As hospitals across the country continue to confront financial headwinds, it’s clear that the operating room — long viewed as a high-cost, high-complexity zone — is now one of the most important areas for clinical and financial transformation. Few hospital departments face more pressure than the OR: It generates up to 70% of revenue but also drives a significant share of cost.
But the reality is that too many systems are still trying to solve modern performance challenges with outdated processes, disconnected tools and limited visibility. Additionally, surgeons, supply chain and finance often work from different priorities, systems and data sets. That misalignment leads to:
- Outdated preference cards that no one trusts
- High-cost items selected without price visibility or contract compliance
- Manual bill-only workflows that open the door to vendor-driven spend
- Clinical variation that’s invisible until after costs are incurred
Considering that clinical variation alone can increase case costs by up to 30%, one of the greatest opportunities lies in the perioperative space.
High-performing use cases
Below are examples of some the nation’s most forward-thinking health systems that are tackling these challenges head-on by practicing procedural optimization. They bring together data-driven insights — such as Vizient Procedural Analytics — to identify variation, automate inventory management, and connect tools and teams through cross-functional collaboration to drive value, reduce waste and elevate care.

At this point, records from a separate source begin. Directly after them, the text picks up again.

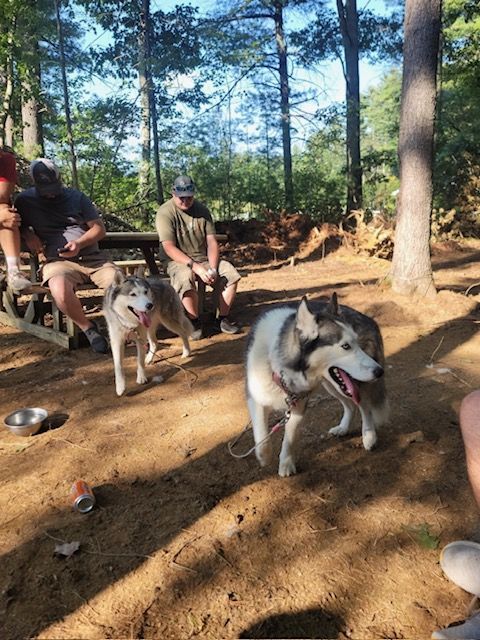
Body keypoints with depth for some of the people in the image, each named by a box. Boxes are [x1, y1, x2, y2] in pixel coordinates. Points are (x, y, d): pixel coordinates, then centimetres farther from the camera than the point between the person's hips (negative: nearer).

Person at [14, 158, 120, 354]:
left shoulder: (77, 197, 13)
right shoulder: (25, 200, 11)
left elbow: (99, 228, 9)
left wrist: (80, 243, -10)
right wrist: (27, 234, 0)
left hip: (93, 258, 2)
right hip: (58, 261, -2)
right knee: (60, 290, -38)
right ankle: (87, 328, -12)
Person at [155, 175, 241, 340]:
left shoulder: (202, 210, 4)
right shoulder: (165, 212, -11)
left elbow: (212, 241, -1)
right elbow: (169, 248, -20)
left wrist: (212, 268, -18)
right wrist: (196, 267, -29)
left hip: (204, 258, 5)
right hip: (178, 261, -4)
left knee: (231, 273, -18)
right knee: (186, 277, -37)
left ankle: (223, 318, -2)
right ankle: (194, 322, -15)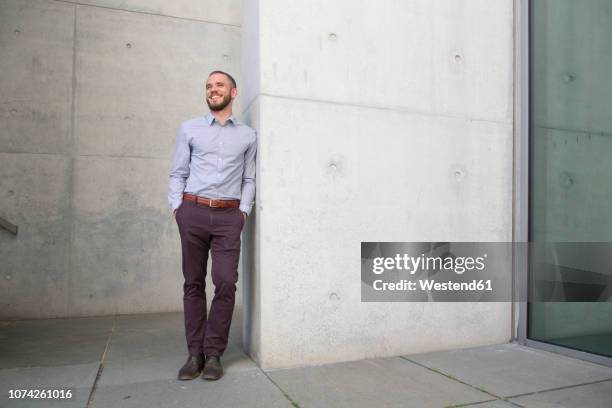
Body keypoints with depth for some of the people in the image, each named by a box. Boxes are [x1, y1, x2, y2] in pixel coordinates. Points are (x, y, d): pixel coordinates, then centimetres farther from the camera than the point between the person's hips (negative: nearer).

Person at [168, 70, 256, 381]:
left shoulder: (248, 135, 13)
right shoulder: (189, 129, 12)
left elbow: (248, 179, 13)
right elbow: (178, 174, 10)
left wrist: (244, 210, 1)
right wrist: (177, 208, -1)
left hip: (229, 215, 0)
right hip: (193, 212, 1)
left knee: (226, 283, -8)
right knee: (193, 283, 4)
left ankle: (213, 354, 6)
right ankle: (195, 353, 13)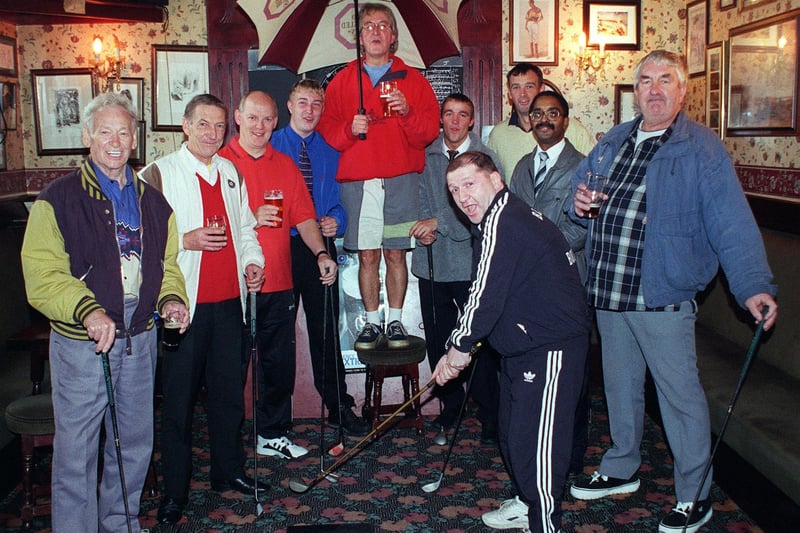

Afterall, success doesn’t come from better spreadsheets. It comes from connected systems and aligned people.
Reduce implant variation with transparency: One suburban system discovered a wide range of implant costs for the same knee procedure, with some options 2–3 times more expensive despite identical outcomes. Clean benchmarking data made the variation visible and once surgeons saw the data and understood the impact, they initiated the change themselves. The result was standardization, lower costs and stronger alignment — all driven by data.
Optimize preference cards to restore trust: Cards that don’t reflect current practice lead to costly mistakes and broken workflows. In one case, a $300 stapler with a rotating head was being used for every case, even though it wasn’t needed. No one questioned it because it was on the card. Once flagged through data analytics, a quick conversation led to its removal with no impact on care. Cleaning up cards not only reduces waste — it rebuilds frontline confidence and can even save health systems millions.
Automate bill-only workflows: Without automation, high-dollar implants can enter the OR without compliance checks and show up later as surprise costs. One surgeon selected an implant based on a vendor rep’s suggestion. It wasn’t on contract and was twice as expensive as a compliant alternative. No one knew until the bill came through. With automation, the discrepancy could have been flagged before the surgery — saving time, cost and audit risk.
Use data to reduce supply variation: In another health system, data revealed significant variation in usage of surgical hoods and togas between teams. And they were able to decrease category costs from almost $1 million to $400,000. Once you identify where variation lives, you can have meaningful physician conversations and align on what’s truly needed. Smarter data unlocks more consistent, cost-effective care.
Empower physicians to lead change: In one bariatric program, two surgeons were using high-cost procedural packs. Clean benchmarking data showed those extras weren’t necessary and the surgeons led the change. A 40% reduction in supply cost with no compromise on care resulted, and it didn’t happen through a mandate — it happened through transparent, physician-led dialogue.
Start with data, lead with trust
Too often, the focus is on the data and not on how the data is used. The goal isn’t to dictate or restrict. It’s to improve perioperative performance and equip surgeons to make better decisions. Because when data is clean, comparative and presented collaboratively with respect — change happens.
When teams see value, the culture starts to shift. And that’s when change begins to really accelerate.